*** Begin section ***

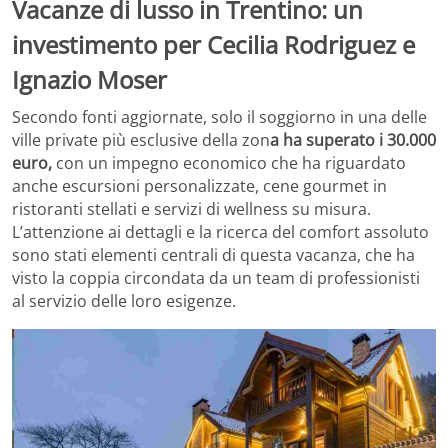
Vacanze di lusso in Trentino: un
investimento per Cecilia Rodriguez e
Ignazio Moser
Secondo fonti aggiornate, solo il soggiorno in una delle
ville private più esclusive della zon
a ha superato i 30.000
euro,
con un impegno economico che ha riguardato
anche escursioni personalizzate, cene gourmet in
ristoranti stellati e servizi di wellness su misura.
L’attenzione ai dettagli e la ricerca del comfort assoluto
sono stati elementi centrali di questa vacanza, che ha
visto la coppia circondata da un team di professionisti
al servizio delle loro esigenze.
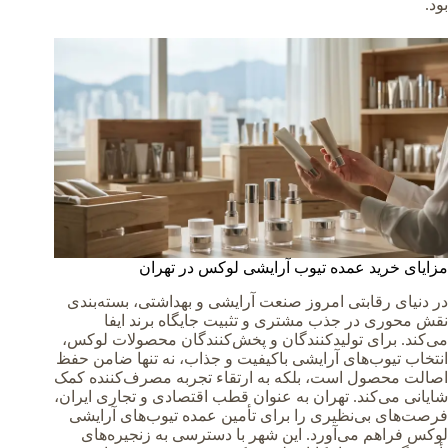
بود.
مزایای خرید عمده تیوب آرایشی لوکس در تهران
در دنیای رقابتی امروز صنعت آرایشی و بهداشتی، بسته‌بندی
نقش محوری در جذب مشتری و تثبیت جایگاه برند ایفا
می‌کند. برای تولیدکنندگان و پخش‌کنندگان محصولات لوکس،
انتخاب تیوب‌های آرایشی باکیفیت و جذاب، نه تنها ضامن حفظ
اصالت محصول است، بلکه به ارتقاء تجربه مصرف‌کننده کمک
شایانی می‌کند. تهران به عنوان قطب اقتصادی و تجاری ایران،
فرصت‌های بی‌نظیری را برای تأمین عمده تیوب‌های آرایشی
لوکس فراهم می‌آورد. این شهر با دسترسی به زنجیره‌های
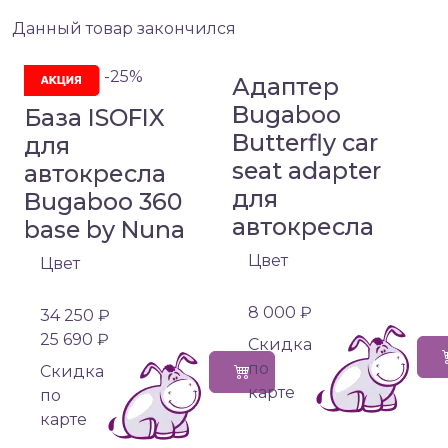
Данный товар закончился
-25%
Адаптер
Bugaboo
База ISOFIX
Butterfly car
для
seat adapter
автокресла
для
Bugaboo 360
автокресла
base by Nuna
Цвет
Цвет
8 000 ₽
34 250 ₽
25 690 ₽
Cкидка
по
Cкидка
карте
по
карте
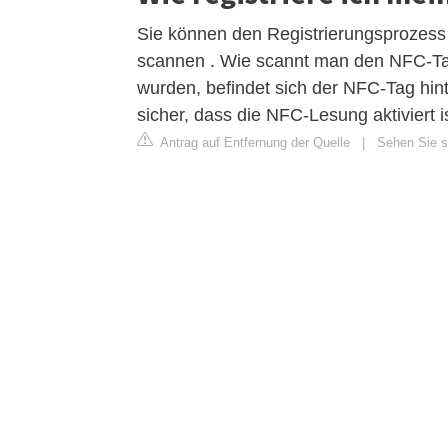
Sie können den Registrierungsprozess 
scannen . Wie scannt man den NFC-Tag
wurden, befindet sich der NFC-Tag hin
sicher, dass die NFC-Lesung aktiviert is
Antrag auf Entfernung der Quelle
|
Sehen Sie si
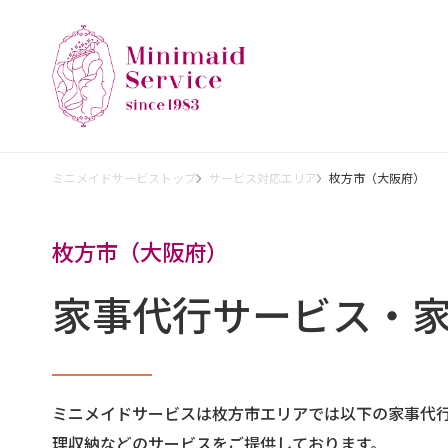
ミニメイドサービストップ
サービス対応エリア
枚方市（大阪府）
枚方市（大阪府）
家事代行サービス・
ミニメイドサービスは枚方市エリアでは以下の家事代
理収納などのサービスをご提供しております。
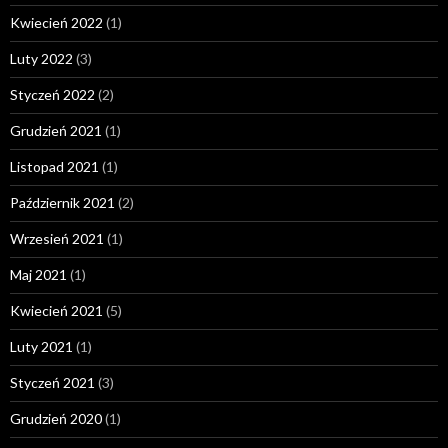
Kwiecień 2022
(1)
Luty 2022
(3)
Styczeń 2022
(2)
Grudzień 2021
(1)
Listopad 2021
(1)
Październik 2021
(2)
Wrzesień 2021
(1)
Maj 2021
(1)
Kwiecień 2021
(5)
Luty 2021
(1)
Styczeń 2021
(3)
Grudzień 2020
(1)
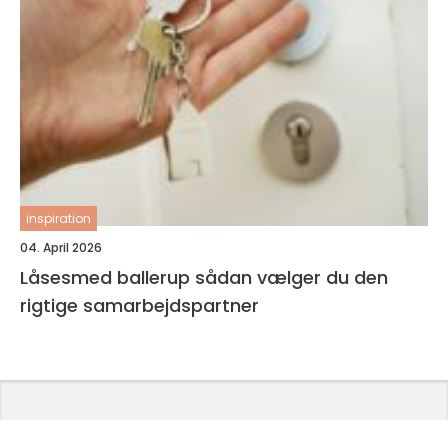
inspiration
04. April 2026
Låsesmed ballerup sådan vælger du den
rigtige samarbejdspartner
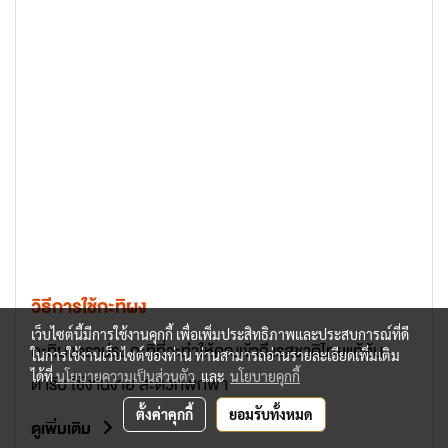
วิธีการใช้กะทิผง
เว็บไซต์นี้มีการใช้งานคุกกี้ เพื่อเพิ่มประสิทธิภาพและประสบการณ์ที่ดี
กะทิผงตราปรุง กะทิที่จะทำให้คุณเข้าถึงรสชาติไทยแท้ต้น
ในการใช้งานเว็บไซต์ของท่าน ท่านสามารถอ่านรายละเอียดเพิ่มเติม
ได้ที่
นโยบายความเป็นส่วนตัว
และ
นโยบายคุกกี้
ตำรับ ใช้งานง่าย สะดวกพกพา
ตั้งค่าคุกกี้
ยอมรับทั้งหมด
ดูเพิ่มเติม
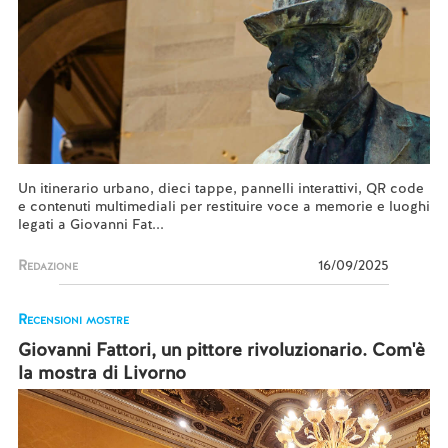
Un itinerario urbano, dieci tappe, pannelli interattivi, QR code
e contenuti multimediali per restituire voce a memorie e luoghi
legati a Giovanni Fat...
Redazione
16/09/2025
Recensioni mostre
Giovanni Fattori, un pittore rivoluzionario. Com'è
la mostra di Livorno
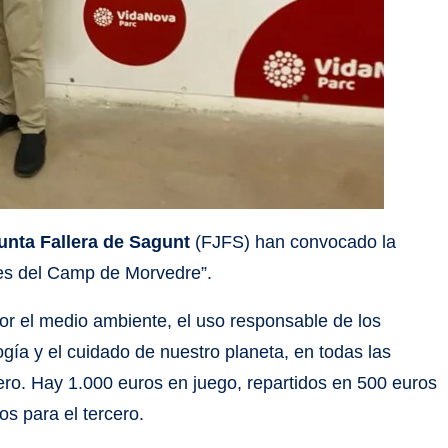
unta Fallera de Sagunt
(FJFS) han convocado la
les del Camp de Morvedre”.
por el medio ambiente, el uso responsable de los
ogía y el cuidado de nuestro planeta, en todas las
llero. Hay 1.000 euros en juego, repartidos en 500 euros
os para el tercero.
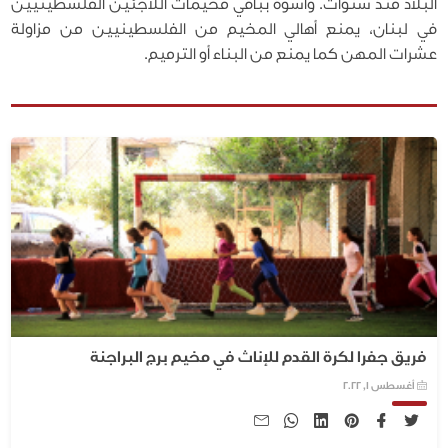
البلاد منذ سنوات. وأسوة بباقي مخيمات اللاجئين الفلسطينيين
في لبنان، يمنع أهالي المخيم من الفلسطينيين من مزاولة
عشرات المهن كما يمنع من البناء أو الترميم.
فريق جفرا لكرة القدم للإناث في مخيم برج البراجنة
أغسطس 1, 2022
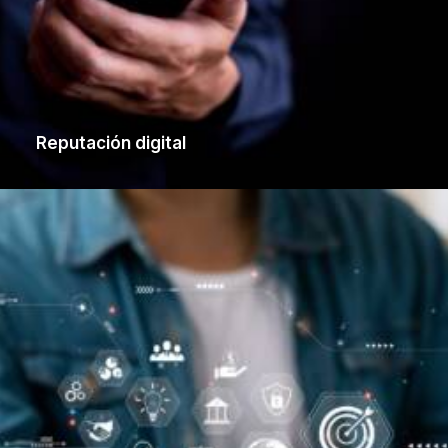
Reputación digital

*** End section ***

REQUIRED ACTION – A line in the material may hold the string "Giovanni". Report how many do, and write only the number.

RESPONSE AREA – 2